Yang jelas secara kenyataan, memang apabila mijilake Asma Sejati
dapat dijalankan dengan seksama, akan menimbulkan getaran rasa
sejati, dimulai dari rasa merinding seperti merindingnya sehabis
buang air kecil, atau kadang-kadang rasa merinding seperti itu sama
seperti itu sama seperti bila kita sedang dilanda rasa takut
terhadap sesuatu.
Secara anatomis atau ilmu urai tubuh, rasa merinding itu bermula
dari pusat susunan saraf motorik, atau saraf penggerak yang biasanya
bergerak atas dasar rangsangan perintah gerak dari pusat susunan
saraf otak. Namun dalam hal ini gerakan yang menimbulkan getaran
rasa merinding itu tidak dimulai atas perintah berupa rangsangan
dari susunan saraf otak, akan tetapi gerakan itu timbul sebagai
akibat adanya konsentrasi atau pemusatan pikiran hanya kepada Tuhan,
dan dorongan itu langsung menuju saraf motorik.
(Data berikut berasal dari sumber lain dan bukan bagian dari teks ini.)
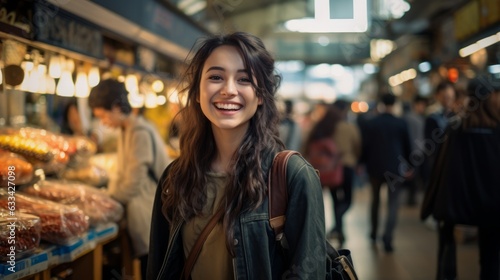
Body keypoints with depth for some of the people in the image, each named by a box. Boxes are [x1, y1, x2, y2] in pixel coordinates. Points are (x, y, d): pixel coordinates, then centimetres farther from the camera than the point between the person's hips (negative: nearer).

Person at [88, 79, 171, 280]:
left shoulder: (140, 133, -18)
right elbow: (122, 173, 16)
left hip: (153, 214, -9)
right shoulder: (125, 131, 11)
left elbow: (133, 184, -18)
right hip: (144, 212, 9)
Pada giliranya rasa merinding itu akan berkembang menjadi gerakan
seluruh badan, dimana gerakan itu bukan atas kesadaran merasa ingin
bergerak, akan tetapi gerakan dari getaran itu dibawah kesadaran dan
kadang-kadang apabila gerakan atas getaran itu terlalu kencang dan
diri kita dengan sadar berniat menguranginya, seakan-akan kita tidak
mampu mengendalikanya. Jelasnya gerakan didalam getaran itu timbul
begitu saja, sesaat sesudah Mijilake Asma Sejati yang beberapa kali
diwatek. Dan kadang-kadang getaran yang ditimbulkan oleh alat pada
mulut, menimbulkan suara mendesis dan suara lain yang tidak jelas
kata-katanya.
Semua itu terjadi apabila kita Mijilake Asma Sejati dengan maksud
arsa Beksa Beksanira Pribadhi, yang artinya bermaksud menari
tarianya sendiri. Tarian disini lebih tepat dikatakan sebagai tarian
sakral atau semacam gerakan yoga yang timbul secara spontan atau
timbul dengan sendirinya. Kata “mu” didalam tarianmu dimaksudkan
atau ditujukan kepada Asma Sejatinya sendiri. Sebagaimana raga
memberikan perintah kepada Asma Sejati sebagai jati diri dari sukma
orang bersangkutan dan segera saja Asma Sejati menjalankan perintah
raganya.
Besar kecilnya spectrum yang ditimbulkan, sangat tergantung dari
banyak sedikitnya jumlah getaran per detik dari orang yang melakukan
mijil tadi. Apabila getaran per detik disebut frekuensi, maka jumlah
frekuensi itu juga tergantung dari tingkat kemapanan didalam
pemusatan rasa hening atau tingkat kemampuan konsentrasi. Tingkat
konsentrasi sangat tergantung dari kemantapanya, kondisi fisik,
jumlah pembiasaan, keadaan lingkungan dan tingkat keilmuannya. Itu
semua juga kadang-kadang terpengaruh oleh pembawaan atau kebakatan
orang tersebut.
Mijil arsa beksa beksanira pribadhi merupakan upaya memperoleh
getaran yang meliputi sekujur tubuh. Bentuk getaran yang ditimbulkan
juga berbeda-beda pada setiap orang. Hal ini menunjukkan bahwa tiap
jati diri memiliki identitas dan kekhususan tersendiri.
Apabila sudah paham benar didalam olah getaran didalam mijil arsa
beksa beksanira pribadhi, yang merupakan getaran yang meliputi
seluruh tubuh, maka selanjutnya boleh melatih diri dengan gerakan
didalam getaran pada tiap bagian-bagian tertentu, dimana gerakan
pada bagian-bagian tertentu ini, ada yang menganggap gladen
(latihan) ilmu kekebalan, atau ilmu tenaga dalam yang juga disebut
aji-aji atau ajian, walaupun itu belum tentu benar.